El amor no pasa nunca
Esta es una de las frases centrales de la segunda lectura de este Domingo. Tomada de la primera Carta de Pablo a los Corintios en el conocido himno a la caridad, al amor.
De nuevo la liturgia nos regala tres lecturas muy importantes e interesantes para nuestra reflexión, meditación y oración, también para nuestra vida cotidiana como personas creyentes.

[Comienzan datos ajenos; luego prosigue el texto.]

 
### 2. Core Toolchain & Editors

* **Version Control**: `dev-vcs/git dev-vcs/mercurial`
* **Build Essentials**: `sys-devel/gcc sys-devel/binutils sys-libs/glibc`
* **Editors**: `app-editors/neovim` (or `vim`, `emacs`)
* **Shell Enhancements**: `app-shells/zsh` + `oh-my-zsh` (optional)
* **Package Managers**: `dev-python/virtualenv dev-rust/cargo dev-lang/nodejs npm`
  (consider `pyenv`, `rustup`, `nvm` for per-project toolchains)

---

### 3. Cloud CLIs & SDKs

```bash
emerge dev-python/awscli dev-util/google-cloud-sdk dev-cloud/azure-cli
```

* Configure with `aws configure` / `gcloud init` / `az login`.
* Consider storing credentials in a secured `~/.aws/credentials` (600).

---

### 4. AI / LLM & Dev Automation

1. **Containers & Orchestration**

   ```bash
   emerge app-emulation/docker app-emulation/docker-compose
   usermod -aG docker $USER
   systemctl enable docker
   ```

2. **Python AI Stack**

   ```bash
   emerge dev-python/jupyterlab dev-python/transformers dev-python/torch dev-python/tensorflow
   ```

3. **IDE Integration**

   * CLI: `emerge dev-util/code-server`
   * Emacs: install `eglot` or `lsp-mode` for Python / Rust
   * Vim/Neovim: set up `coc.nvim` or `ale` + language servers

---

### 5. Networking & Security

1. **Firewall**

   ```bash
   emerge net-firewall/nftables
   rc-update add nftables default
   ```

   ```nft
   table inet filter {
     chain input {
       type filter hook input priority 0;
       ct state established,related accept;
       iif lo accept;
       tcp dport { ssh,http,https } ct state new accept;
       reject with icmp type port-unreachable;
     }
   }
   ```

El evangelio comienza como acabó el Domingo pasado. Jesús en la sinagoga de Nazaret se ha apropiado de la profecía de Isaías. En Él se cumple lo anunciado por el profeta, es el Ungido por Dios para traer luz, liberación, salvación. Muchos lo admiraban, algunos expresaban su recelo ante esta pretensión. Por ello pone como ejemplo lo que ocurrió en tiempos de Elías y Eliseo. Ellos, allá por el siglo IX antes de Cristo, habían ayudado de parte del Señor a dos extranjeros: a una viuda de Sarepta dándole alimento, y a Naamán el leproso sirio que fue curado de su enfermedad. Esto manifiesta la dimensión universal de la salvación que Jesús revela y manifiesta de parte de Dios. De ahí la reacción negativa de toda la sinagoga, ellos pensaban que Dios les pertenecía y su actuación salvífica también. El Dios de Jesucristo es para todos, toda la humanidad puede y necesita esa plena felicidad que sólo Él puede darnos.

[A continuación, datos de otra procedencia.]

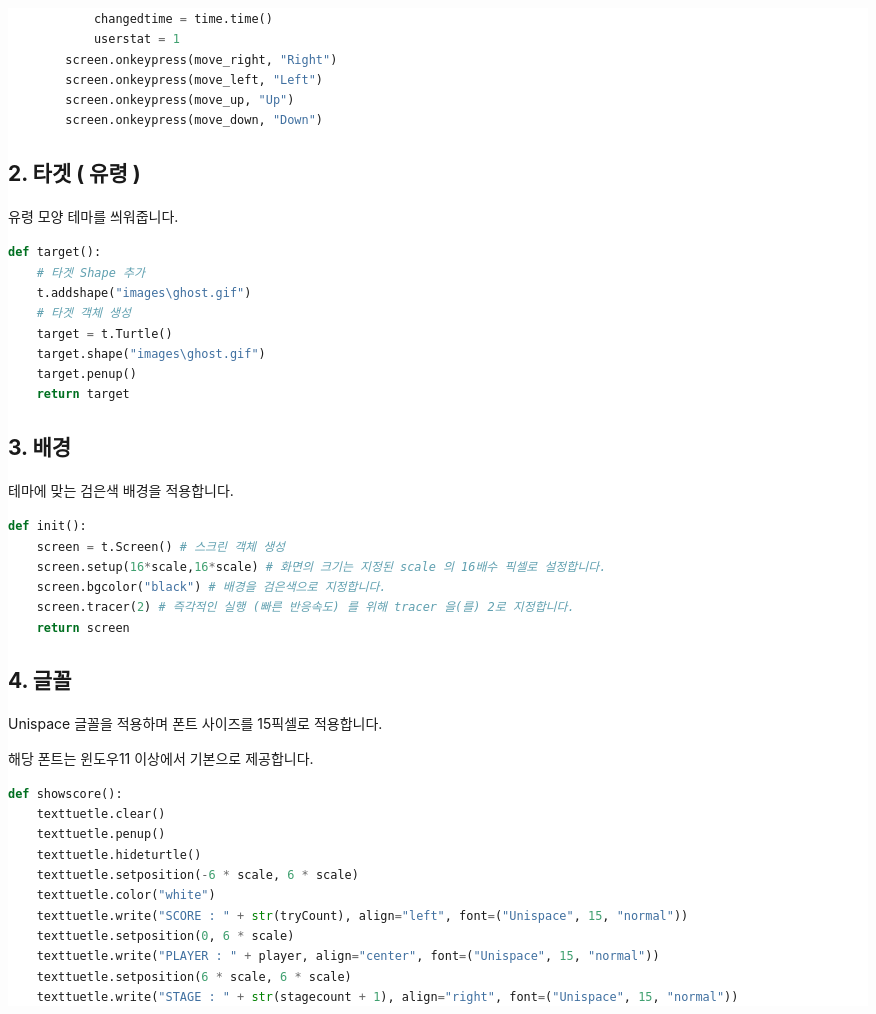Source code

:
 ```python
            changedtime = time.time()
            userstat = 1
        screen.onkeypress(move_right, "Right")
        screen.onkeypress(move_left, "Left")
        screen.onkeypress(move_up, "Up")
        screen.onkeypress(move_down, "Down")
```

## 2. 타겟 ( 유령 )

유령 모양 테마를 씌워줍니다.

```python
def target():
    # 타겟 Shape 추가
    t.addshape("images\ghost.gif")
    # 타겟 객체 생성
    target = t.Turtle()
    target.shape("images\ghost.gif")
    target.penup()
    return target
```

## 3. 배경

테마에 맞는 검은색 배경을 적용합니다.

```python
def init():
    screen = t.Screen() # 스크린 객체 생성
    screen.setup(16*scale,16*scale) # 화면의 크기는 지정된 scale 의 16배수 픽셀로 설정합니다.
    screen.bgcolor("black") # 배경을 검은색으로 지정합니다.
    screen.tracer(2) # 즉각적인 실행 (빠른 반응속도) 를 위해 tracer 을(를) 2로 지정합니다.
    return screen
```

## 4. 글꼴

Unispace 글꼴을 적용하며 폰트 사이즈를 15픽셀로 적용합니다.

해당 폰트는 윈도우11 이상에서 기본으로 제공합니다.

```python
def showscore():
    texttuetle.clear()
    texttuetle.penup()
    texttuetle.hideturtle()
    texttuetle.setposition(-6 * scale, 6 * scale)
    texttuetle.color("white")
    texttuetle.write("SCORE : " + str(tryCount), align="left", font=("Unispace", 15, "normal"))
    texttuetle.setposition(0, 6 * scale)
    texttuetle.write("PLAYER : " + player, align="center", font=("Unispace", 15, "normal"))
    texttuetle.setposition(6 * scale, 6 * scale)
    texttuetle.write("STAGE : " + str(stagecount + 1), align="right", font=("Unispace", 15, "normal"))
```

La primera lectura nos narra la vocación de Jeremías. El profeta siente que el Señor lo ha llamado desde el seno materno, elegido y consagrado para una misión. La de hacer valer la voluntad de Dios frente a reyes, príncipes, sacerdotes, gente del campo que impediran al profeta proclamar sus oráculos. Pero el Señor le dará fuerza, como si fuera invencible para que no tenga miedo. A los cristianos del siglo veintiuno nos pasa, en ocasiones, como a Jeremías. Tenemos casi todo en contra: ambiente socio-cultural, grupos, personas, instituciones. Pero ello no ha de hacernos tener miedo. La dificultad de la misión no ha de hacer que perdamos la fe, porque el Señor está de nuestra parte. En la tarea de la evangelización, contamos con la fuerza, el empuje, la ayuda de Dios. De nada sirve el desaliento o quedarse en la complejidad de la misión.
La segunda lectura de San Pablo nos centra en esta misión: la fe, la esperanza, el amor. La más grande es el amor. Los cristianos hemos de ser testigos del amor. Del que Dios nos tiene y regala a cada uno y en comunidad, en fraternidad, en Iglesia. El que hemos de transmitir y contagiar a los demás. Amor sin límites que cree, espera y aguanta. Amor que se manifiesta y refleja en pequeños gestos y compromisos y en las grandes decisiones. Amor que pasa por el servicio y la entrega desinteresada a los hermanos. Amor que no pasa nunca.